Mind Your Packets with Ethereal - Page 2
Display Filters And Capture Filters
A common source of confusion is Ethereal's support of two different types of filters. Display filters affect only what you see on the screen, so if you save the capture to a file, the file will be unfiltered. Capture filters reduce the size of your saved files by throwing away the bits you're not interested in. Unfortunately, the filter syntax is different for each one. We'll have a look at both.
Setting Up Display Filters
Simple display filters are dead easy, just like our FTP example: pop, imap, ssh, ssl, irc, icq, aim. You can run them singly, or combine them. To see a complete list, click the "+Expression" button. You can save a capture to file, with the "File -> Save as" menu. This is useful when you want to capture several different sessions, then go back and analyze them later. Simply open the file in Ethereal to return to poking and prodding at it.
Most protocols are complex, and can be broken down further. For example:
pop.response pop.request ftp.response ftp.request ftp.passive.nat ftp.active.nat ftp.response.code smtp.rep smtp.res smtp.response.code
Our old friend ping (ICMP) has 24 separate pieces to play with. So you can slice and dice your capture just as finely as you want. This is what you need to do when you are refining Snort or iptables rules, and you want to find specific TCP signatures to write rules for.
Monitoring Specific Ports
You can watch what is happening with your servers or users by spying on their ports, like this:
tcp.port==443 #monitor all HTTPS traffic ip.addr==192.168.1.100 # monitor all traffic on this machine ip.addr==192.168.1.100 && tcp.port=443 # monitor all HTTPS traffic on this machine
Capture filters look like this:
tcp port 22 tcp port 995 host 220.127.116.119 src host 18.104.22.1688 dst host 22.214.171.1247 tcp port 23 and host 126.96.36.1996
To create a capture filter, do Capture -> Capture Filters. Create your filter or filters here. Select the capture filter you want to use in the Capture -> Start menu, under "Capture Filters."

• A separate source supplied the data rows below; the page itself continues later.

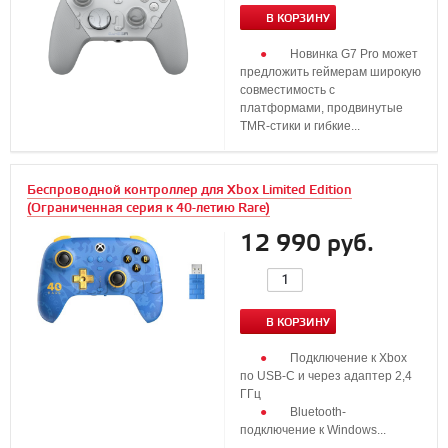
В КОРЗИНУ
Новинка G7 Pro может
предложить геймерам широкую
совместимость с
платформами, продвинутые
TMR-стики и гибкие...
Беспроводной контроллер для Xbox Limited Edition
(Ограниченная серия к 40-летию Rare)
12 990 руб.
В КОРЗИНУ
Подключение к Xbox
по USB-C и через адаптер 2,4
ГГц
Bluetooth-
подключение к Windows...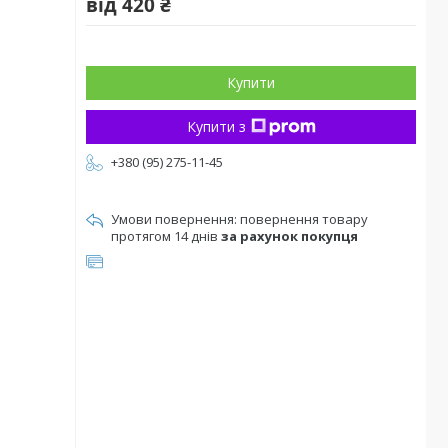
від
420 ₴
Купити
Купити з
+380 (95) 275-11-45
повернення товару
протягом 14 днів
за рахунок покупця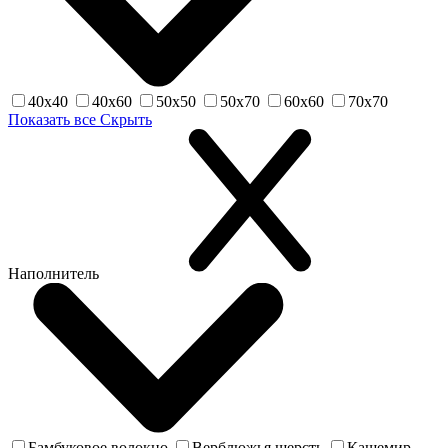
40х40
40х60
50х50
50х70
60х60
70х70
Показать все
Скрыть
Наполнитель
Бамбуковое волокно
Верблюжья шерсть
Кашемир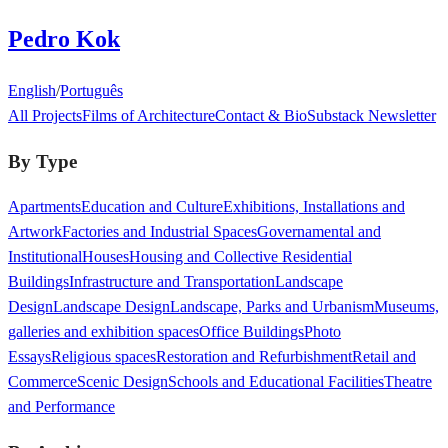
Pedro Kok
English
/
Português
All Projects
Films of Architecture
Contact & Bio
Substack Newsletter
By Type
Apartments
Education and Culture
Exhibitions, Installations and
Artwork
Factories and Industrial Spaces
Governamental and
Institutional
Houses
Housing and Collective Residential
Buildings
Infrastructure and Transportation
Landscape
Design
Landscape Design
Landscape, Parks and Urbanism
Museums,
galleries and exhibition spaces
Office Buildings
Photo
Essays
Religious spaces
Restoration and Refurbishment
Retail and
Commerce
Scenic Design
Schools and Educational Facilities
Theatre
and Performance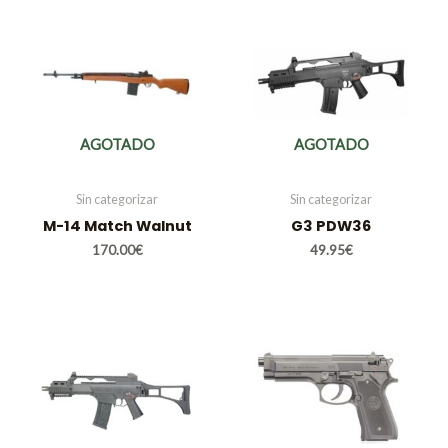
AGOTADO
AGOTADO
Sin categorizar
Sin categorizar
M-14 Match Walnut
G3 PDW36
170.00
€
49.95
€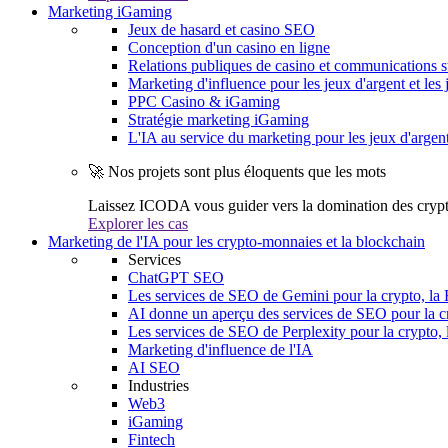
Marketing iGaming
Jeux de hasard et casino SEO
Conception d'un casino en ligne
Relations publiques de casino et communications s
Marketing d'influence pour les jeux d'argent et les 
PPC Casino & iGaming
Stratégie marketing iGaming
L'IA au service du marketing pour les jeux d'argen
🚀 Nos projets sont plus éloquents que les mots
Laissez ICODA vous guider vers la domination des cryp
Explorer les cas
Marketing de l'IA pour les crypto-monnaies et la blockchain
Services
ChatGPT SEO
Les services de SEO de Gemini pour la crypto, la 
AI donne un aperçu des services de SEO pour la cr
Les services de SEO de Perplexity pour la crypto, 
Marketing d'influence de l'IA
AI SEO
Industries
Web3
iGaming
Fintech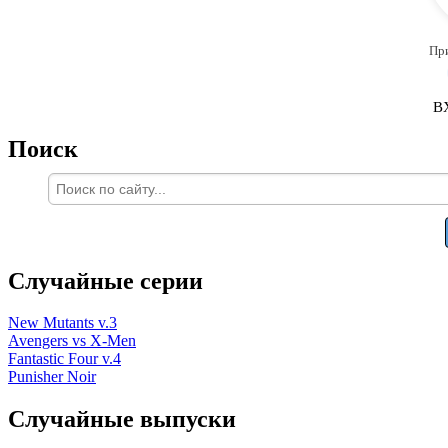
Пр
В
Поиск
Случайные серии
New Mutants v.3
Avengers vs X-Men
Fantastic Four v.4
Punisher Noir
Случайные выпуски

Best Places To Collect Packets
The physical location of where you pluck your packets from makes a huge difference. There are two sides to almost everything. You'll use different places according to the type of information you want to collect. Two very important places are both sides of a firewall- inside and outside. You'll be absolutely astounded at how much nastiness your firewall keeps out. Don't forget that switched hubs filter traffic, passing on only the bits destined for a particular subnet, and you'll see a different picture from each side of a router as well. An elderly laptop makes a great portable packet-sniffing box, and it gives you an excuse to run around and snoop all over the place.